Entreprises : Le facteur humain, maillon faible en France et en Europe ?

Entreprises : Le facteur humain, maillon faible en France et en Europe ?
chef d'entreprise face à un écran

Boursier.com, publié le mercredi 13 juin 2018 à 09h58

A l'ère du "tout digital" et de la montée de l'intelligence artificielle (IA) Gallup - le cabinet de conseil spécialisé dans l'analyse de données sur le management, la performance des organisations et la gestion des ressources humaines - publie son premier rapport européen "The Real Future of Work".

Contrairement au discours ambiant sur les pressions supplémentaires créées par la révolution technologique au sein du monde du travail, les résultats de l'enquête menée auprès de 4.000 employés en France, au Royaume-Uni, en Allemagne et en Espagne montrent que le problème est ailleurs.

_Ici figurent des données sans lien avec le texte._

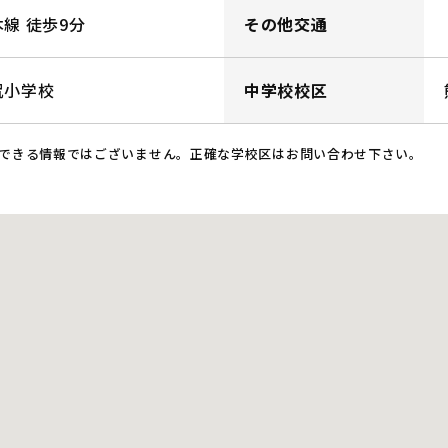
線 徒歩9分
その他交通
尻小学校
中学校校区
できる情報ではございません。正確な学校区はお問い合わせ下さい。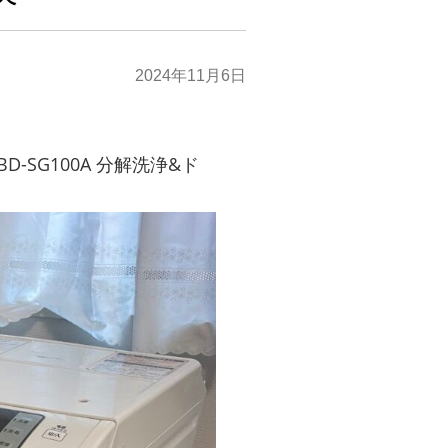
2024年11月6日
SG100A 分解洗浄&ド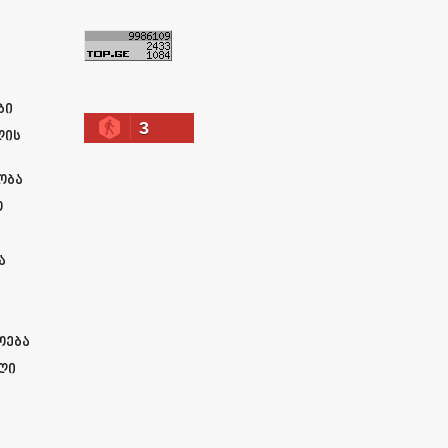
ა
ბი
3
ლის
ობა
ო
ა
ოება
ლი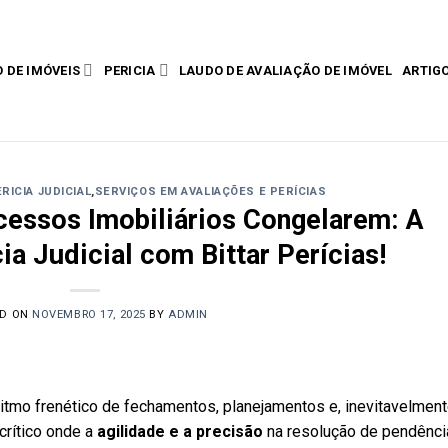
 DE IMÓVEIS
PERICIA
LAUDO DE AVALIAÇÃO DE IMÓVEL
ARTIG
RICIA JUDICIAL
,
SERVIÇOS EM AVALIAÇÕES E PERÍCIAS
essos Imobiliários Congelarem: A
ia Judicial com Bittar Perícias!
ED ON
NOVEMBRO 17, 2025
BY
ADMIN
ritmo frenético de fechamentos, planejamentos e, inevitavelment
crítico onde a
agilidade e a precisão
na resolução de pendênci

La technologie : le faux ennemi...

Selon l'étude menée auprès d'un échantillon représentatif des employés français en février et mars 2018 la majorité des employés voient les avancées technologiques de manière positive. 66% des Français affirment que les progrès technologiques se traduiront par une augmentation de leur productivité dans les trois années à venir et seulement 11% associent la technologie à un risque accru de perdre leur emploi...

Près d'un quart (23%) des Français y voient même un facteur propice à l'augmentation de l'équilibre entre vie professionnelle et vie privée - ce pourcentage étant le plus haut au sein des 4 pays interrogés sur ce point (Espagne 13%, Allemagne 15%, Royaume-Uni 19%).

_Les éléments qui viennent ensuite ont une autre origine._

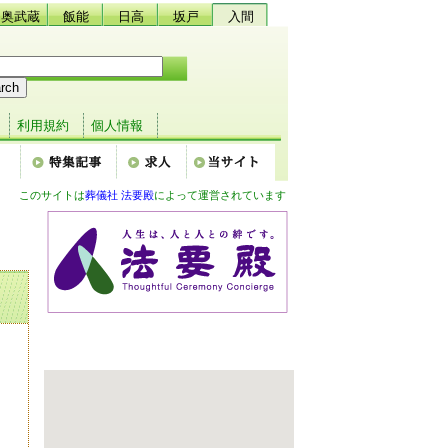
奥武蔵
飯能
日高
坂戸
入間
利用規約
個人情報
このサイトは
葬儀社 法要殿
によって運営されています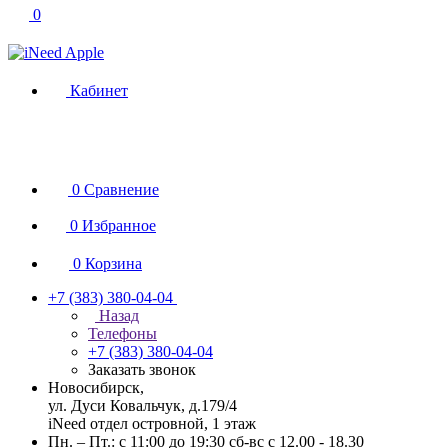
0
Кабинет
0
Сравнение
0
Избранное
0
Корзина
+7 (383) 380-04-04
Назад
Телефоны
+7 (383) 380-04-04
Заказать звонок
Новосибирск,
ул. Дуси Ковальчук, д.179/4
iNeed отдел островной, 1 этаж
Пн. – Пт.: с 11:00 до 19:30 сб-вс с 12.00 - 18.30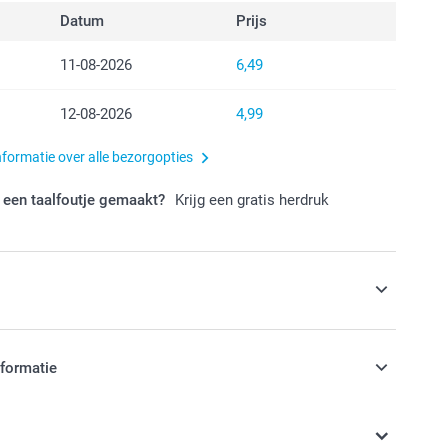
Datum
Prijs
11-08-2026
6,49
12-08-2026
4,99
nformatie over alle bezorgopties
 een taalfoutje gemaakt?
Krijg een gratis herdruk
s
ok om in een magische kerstmok
nformatie
jn in EURO (€) inclusief BTW en exclusief verzendkosten.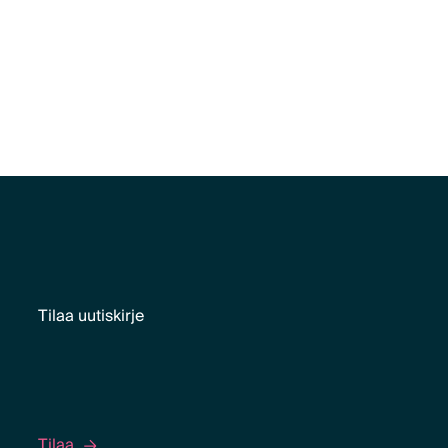
Tilaa uutiskirje
Tilaa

Seul bémol à cet enthousiasme qui défie les discours alarmistes sur les dangers de la robotisation : le large pourcentage d'employés français (52%) qui craignent une demande accrue de qualifications adéquates à la suite des évolutions technologiques au sein des entreprises. De même, pour 62% des employés français le progrès technologique pourrait nourrir une exigence accrue au niveau de leur performance professionnelle...

L'humain : la fondation de la transformation technologique

Si les données Gallup dressent un tableau rassurant quant à la manière dont les employés français et européens appréhendent les changements technologiques au sein du monde du travail, les réponses obtenues sur les questions de management sont plus inquiétantes.

Seulement 17% des employés français affirment se sentir inclus dans la stratégie globale de l'entreprise et comprendre en quoi leurs tâches quotidiennes contribuent aux objectifs globaux de leur entreprise. Sur la question de la motivation, 24% des professionnels français interrogés (soit moins de 1 sur 4) affirment qu'ils sont encadrés d'une manière encourageante et motivante. Un résultat que l'on retrouve de manière constante dans les autres pays européens interrogés où le pourcentage des employés qui affirment être dirigés d'une manière qui favorise leur motivation ne franchit jamais la barre des 30%.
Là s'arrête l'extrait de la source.